Along the Ithaca front of things, I hear that we have finally gotten a new Starbucks, a fact that would excite me if it weren’t the fact that I am now boycotting Starbucks for life (how’s that for a nice transition? Ah, what can I say, I’m just Pullitzer Prize worthy author in the waiting). Now, why exactly am I protesting Starbucks? Have I gone back to my roots as a ten year old moral vegetarian, as a thirteen year old activist for recycling within our home, as a sixteen year old leader of Key Club, picking up trash on the side of the highway to improve its look? Am I protesting Starbucks’ likely use of nearly slave labor, of their raping of natural resources in poor countries, of their exploitative employment policies, of their ridiculously high prices?
===============
**Your tasks**
A – In the Starbucks passage above, do these statements agree with the text? Answer yes or no for each and quote the deciding words.
(i) A new Starbucks has come to Ithaca.
(ii) The writer was a moral vegetarian at age thirteen.
(iii) The writer plans to boycott Starbucks for one year.
B – Answer these questions from the Starbucks passage above:
(i) Which city has gotten the new Starbucks?
(ii) What was the writer an activist for at thirteen?
(iii) What group did the writer lead at sixteen?

**Dataset rows**
===============
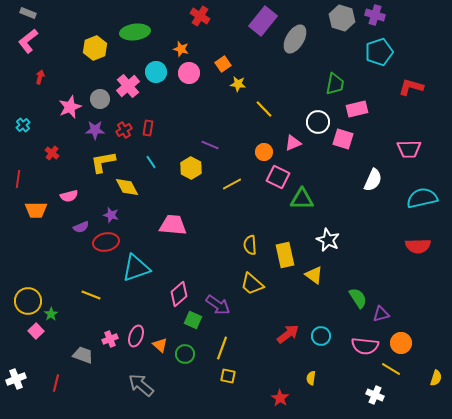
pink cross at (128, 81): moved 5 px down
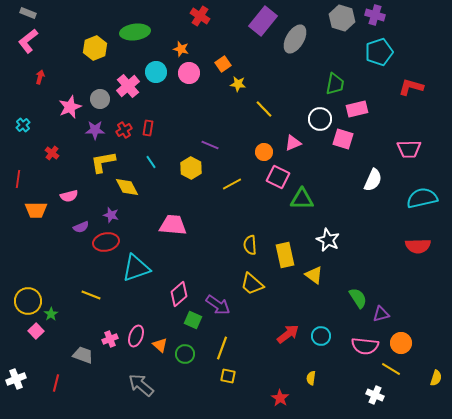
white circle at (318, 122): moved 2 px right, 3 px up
===============
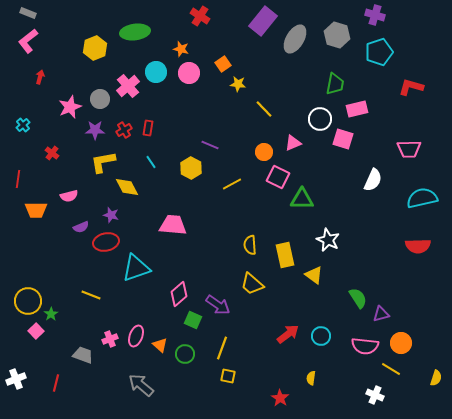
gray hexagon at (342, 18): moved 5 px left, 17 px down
===============
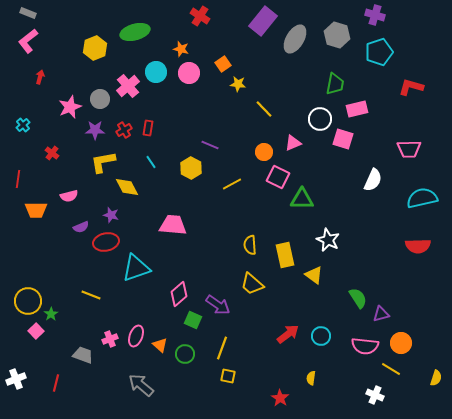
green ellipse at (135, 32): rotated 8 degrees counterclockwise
===============
**Results in order**
A –
(i) Yes: "we have finally gotten a new Starbucks"
(ii) No: "as a ten year old moral vegetarian"
(iii) No: "I am now boycotting Starbucks for life"

B –
(i) Ithaca
(ii) Recycling within the home
(iii) Key Club